*Goal of the exercise*:
Rewrite the lines of the rows below as a Markdown table with the columns "No." and "Line", numbering each line in order and skipping blank lines. Omit the pictures from the answer.

[Dataset entries]

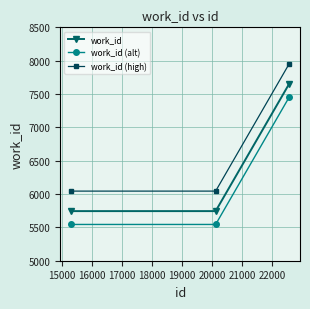

What is the value of the work_id (high) point at the 3rd from the left?

7951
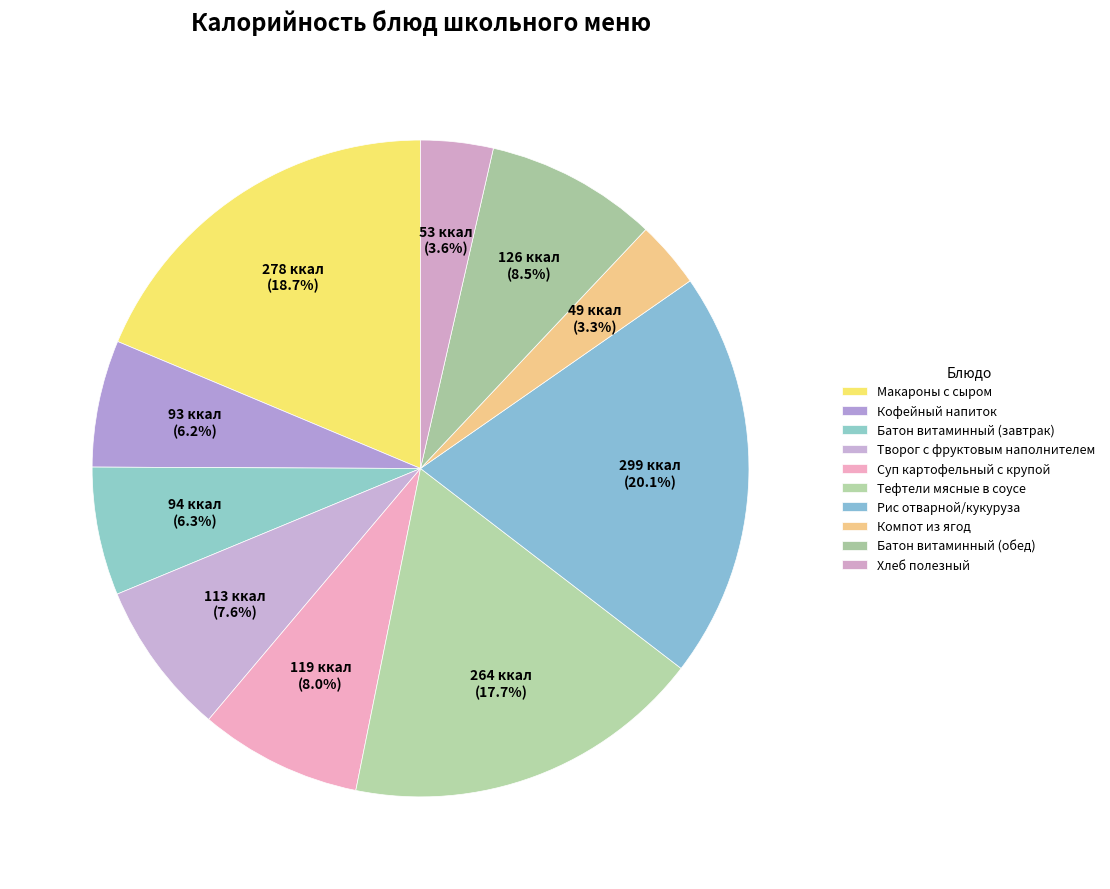

How many slices are in this pie chart?

10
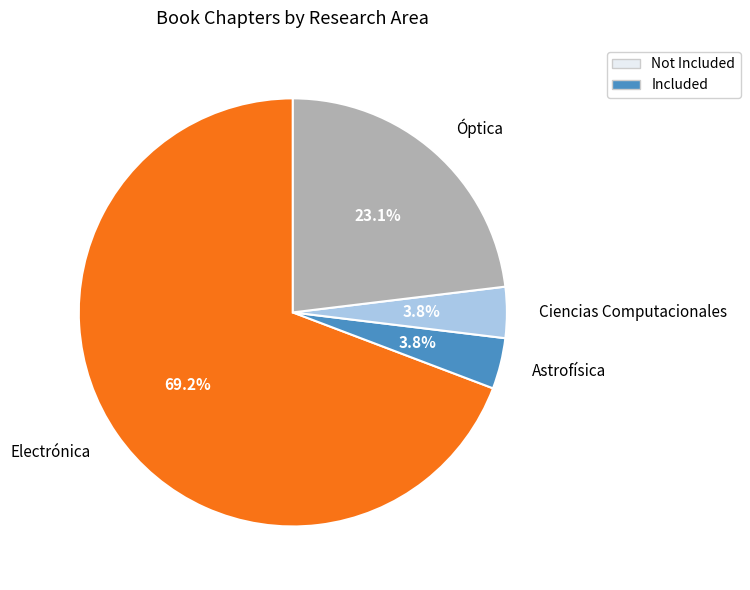

True or false: Electrónica accounts for 57% of the total.

False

*Exercise response*:
| No. | Line |
|---|---|
| 1 | What is the value of the work_id (high) point at the 3rd from the left? |
| 2 | 7951 |
| 3 | How many slices are in this pie chart? |
| 4 | 10 |
| 5 | True or false: Electrónica accounts for 57% of the total. |
| 6 | False |